══ INPUT FOR THIS TASK

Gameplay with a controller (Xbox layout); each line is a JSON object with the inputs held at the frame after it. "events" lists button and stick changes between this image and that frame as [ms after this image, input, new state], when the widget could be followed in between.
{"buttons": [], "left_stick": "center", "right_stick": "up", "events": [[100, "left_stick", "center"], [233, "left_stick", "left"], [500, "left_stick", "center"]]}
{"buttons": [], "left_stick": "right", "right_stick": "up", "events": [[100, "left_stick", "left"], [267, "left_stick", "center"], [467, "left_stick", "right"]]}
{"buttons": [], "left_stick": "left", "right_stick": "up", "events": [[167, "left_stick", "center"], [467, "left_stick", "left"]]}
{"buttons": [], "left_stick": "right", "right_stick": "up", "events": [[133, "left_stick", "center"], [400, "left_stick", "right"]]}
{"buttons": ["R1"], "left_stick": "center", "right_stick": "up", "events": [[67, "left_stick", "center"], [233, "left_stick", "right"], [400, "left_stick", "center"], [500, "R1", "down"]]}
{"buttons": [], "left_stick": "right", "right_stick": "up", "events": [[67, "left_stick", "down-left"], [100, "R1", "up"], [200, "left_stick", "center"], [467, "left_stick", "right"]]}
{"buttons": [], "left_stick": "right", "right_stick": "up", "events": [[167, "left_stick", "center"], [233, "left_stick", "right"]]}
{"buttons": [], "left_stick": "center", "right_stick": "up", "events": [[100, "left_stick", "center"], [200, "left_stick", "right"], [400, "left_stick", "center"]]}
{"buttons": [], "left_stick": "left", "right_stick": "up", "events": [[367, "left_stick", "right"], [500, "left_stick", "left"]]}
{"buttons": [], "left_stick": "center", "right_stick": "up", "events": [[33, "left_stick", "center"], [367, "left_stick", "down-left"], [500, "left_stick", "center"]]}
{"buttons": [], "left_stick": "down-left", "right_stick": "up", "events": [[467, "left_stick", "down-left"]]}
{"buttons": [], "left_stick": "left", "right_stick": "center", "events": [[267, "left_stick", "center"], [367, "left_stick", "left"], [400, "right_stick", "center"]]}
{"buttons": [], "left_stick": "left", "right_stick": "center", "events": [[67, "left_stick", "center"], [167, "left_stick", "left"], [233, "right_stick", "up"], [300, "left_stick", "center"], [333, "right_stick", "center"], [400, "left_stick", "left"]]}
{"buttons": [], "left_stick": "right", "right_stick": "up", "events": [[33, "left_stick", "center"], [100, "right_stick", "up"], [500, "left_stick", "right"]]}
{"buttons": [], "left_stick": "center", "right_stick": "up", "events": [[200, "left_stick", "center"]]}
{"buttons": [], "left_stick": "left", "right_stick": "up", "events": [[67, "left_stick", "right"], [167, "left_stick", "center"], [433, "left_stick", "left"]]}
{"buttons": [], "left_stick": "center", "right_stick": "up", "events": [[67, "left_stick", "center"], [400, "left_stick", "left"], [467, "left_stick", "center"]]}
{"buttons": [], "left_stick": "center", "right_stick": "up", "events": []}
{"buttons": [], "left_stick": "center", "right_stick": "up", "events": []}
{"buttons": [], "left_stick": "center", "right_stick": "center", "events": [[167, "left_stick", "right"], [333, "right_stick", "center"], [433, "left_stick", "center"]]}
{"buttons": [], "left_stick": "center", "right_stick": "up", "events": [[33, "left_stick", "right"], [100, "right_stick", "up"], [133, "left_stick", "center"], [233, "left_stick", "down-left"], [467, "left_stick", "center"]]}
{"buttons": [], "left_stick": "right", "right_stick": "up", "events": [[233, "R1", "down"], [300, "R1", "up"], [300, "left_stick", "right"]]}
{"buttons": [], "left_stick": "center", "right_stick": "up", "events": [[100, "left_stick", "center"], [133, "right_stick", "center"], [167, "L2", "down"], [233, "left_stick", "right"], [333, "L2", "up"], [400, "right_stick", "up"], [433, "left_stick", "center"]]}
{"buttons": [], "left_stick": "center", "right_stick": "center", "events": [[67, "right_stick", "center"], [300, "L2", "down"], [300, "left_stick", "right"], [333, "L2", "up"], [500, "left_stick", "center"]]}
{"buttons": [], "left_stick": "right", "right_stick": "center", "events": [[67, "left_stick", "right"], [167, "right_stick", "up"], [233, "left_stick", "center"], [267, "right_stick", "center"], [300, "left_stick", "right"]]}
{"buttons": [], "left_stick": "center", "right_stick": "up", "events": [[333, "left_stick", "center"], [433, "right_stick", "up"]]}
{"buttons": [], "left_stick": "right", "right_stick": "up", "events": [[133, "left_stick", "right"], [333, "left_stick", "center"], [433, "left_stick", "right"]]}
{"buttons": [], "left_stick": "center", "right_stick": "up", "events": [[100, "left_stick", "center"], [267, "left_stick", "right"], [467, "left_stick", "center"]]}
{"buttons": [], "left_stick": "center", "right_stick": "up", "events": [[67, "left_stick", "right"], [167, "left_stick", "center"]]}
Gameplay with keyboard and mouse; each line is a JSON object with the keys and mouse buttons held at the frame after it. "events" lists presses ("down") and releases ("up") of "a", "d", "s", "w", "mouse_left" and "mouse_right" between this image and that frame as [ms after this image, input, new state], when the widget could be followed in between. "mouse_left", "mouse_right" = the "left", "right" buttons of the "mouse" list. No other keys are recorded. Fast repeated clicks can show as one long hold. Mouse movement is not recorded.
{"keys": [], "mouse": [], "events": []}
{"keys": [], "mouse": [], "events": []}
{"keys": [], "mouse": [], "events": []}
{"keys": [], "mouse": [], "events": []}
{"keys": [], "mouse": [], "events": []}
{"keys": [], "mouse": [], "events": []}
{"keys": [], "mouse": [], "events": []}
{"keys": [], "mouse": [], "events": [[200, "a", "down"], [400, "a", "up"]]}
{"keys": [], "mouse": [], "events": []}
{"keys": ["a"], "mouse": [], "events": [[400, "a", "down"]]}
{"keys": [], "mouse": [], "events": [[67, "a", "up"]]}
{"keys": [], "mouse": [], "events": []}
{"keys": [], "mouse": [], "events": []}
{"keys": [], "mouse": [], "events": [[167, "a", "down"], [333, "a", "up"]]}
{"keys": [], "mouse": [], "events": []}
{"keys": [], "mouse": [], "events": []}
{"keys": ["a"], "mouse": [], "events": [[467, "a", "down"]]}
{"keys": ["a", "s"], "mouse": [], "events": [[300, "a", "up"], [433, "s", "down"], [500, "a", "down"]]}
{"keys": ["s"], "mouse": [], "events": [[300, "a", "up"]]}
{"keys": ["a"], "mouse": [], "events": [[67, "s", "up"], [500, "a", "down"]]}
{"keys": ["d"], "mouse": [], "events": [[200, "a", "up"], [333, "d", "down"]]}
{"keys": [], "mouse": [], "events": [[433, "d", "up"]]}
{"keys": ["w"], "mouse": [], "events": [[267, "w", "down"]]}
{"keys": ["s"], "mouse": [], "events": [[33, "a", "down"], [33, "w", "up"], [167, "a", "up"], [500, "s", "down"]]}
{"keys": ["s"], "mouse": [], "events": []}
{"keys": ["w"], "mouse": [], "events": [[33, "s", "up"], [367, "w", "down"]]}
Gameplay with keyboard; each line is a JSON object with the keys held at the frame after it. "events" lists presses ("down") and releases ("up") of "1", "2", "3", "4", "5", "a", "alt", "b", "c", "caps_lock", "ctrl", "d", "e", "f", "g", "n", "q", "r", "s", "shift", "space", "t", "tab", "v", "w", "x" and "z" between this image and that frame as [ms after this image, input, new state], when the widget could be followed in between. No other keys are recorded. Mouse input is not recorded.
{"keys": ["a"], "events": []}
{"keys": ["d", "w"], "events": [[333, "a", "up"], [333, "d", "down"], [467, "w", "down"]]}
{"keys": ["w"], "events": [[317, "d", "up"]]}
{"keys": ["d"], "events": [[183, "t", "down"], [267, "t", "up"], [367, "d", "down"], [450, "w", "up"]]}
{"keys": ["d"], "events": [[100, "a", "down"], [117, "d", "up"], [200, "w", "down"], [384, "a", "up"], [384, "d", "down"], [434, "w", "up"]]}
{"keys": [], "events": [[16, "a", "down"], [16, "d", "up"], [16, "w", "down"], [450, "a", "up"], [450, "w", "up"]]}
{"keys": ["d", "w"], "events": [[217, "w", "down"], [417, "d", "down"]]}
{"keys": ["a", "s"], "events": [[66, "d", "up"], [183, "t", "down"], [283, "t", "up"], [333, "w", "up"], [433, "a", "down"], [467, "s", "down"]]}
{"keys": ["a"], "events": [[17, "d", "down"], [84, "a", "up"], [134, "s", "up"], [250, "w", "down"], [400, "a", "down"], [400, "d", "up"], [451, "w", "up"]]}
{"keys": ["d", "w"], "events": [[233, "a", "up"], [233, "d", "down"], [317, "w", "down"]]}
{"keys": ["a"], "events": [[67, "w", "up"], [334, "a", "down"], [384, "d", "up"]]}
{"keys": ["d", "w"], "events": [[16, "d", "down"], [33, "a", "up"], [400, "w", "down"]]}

════

All lines with the word "other" must be located in the data and copied.

Gameplay with keyboard and mouse; each line is a JSON object with the keys and mouse buttons held at the frame after it. "events" lists presses ("down") and releases ("up") of "a", "d", "s", "w", "mouse_left" and "mouse_right" between this image and that frame as [ms after this image, input, new state], when the widget could be followed in between. "mouse_left", "mouse_right" = the "left", "right" buttons of the "mouse" list. No other keys are recorded. Fast repeated clicks can show as one long hold. Mouse movement is not recorded.
Gameplay with keyboard; each line is a JSON object with the keys held at the frame after it. "events" lists presses ("down") and releases ("up") of "1", "2", "3", "4", "5", "a", "alt", "b", "c", "caps_lock", "ctrl", "d", "e", "f", "g", "n", "q", "r", "s", "shift", "space", "t", "tab", "v", "w", "x" and "z" between this image and that frame as [ms after this image, input, new state], when the widget could be followed in between. No other keys are recorded. Mouse input is not recorded.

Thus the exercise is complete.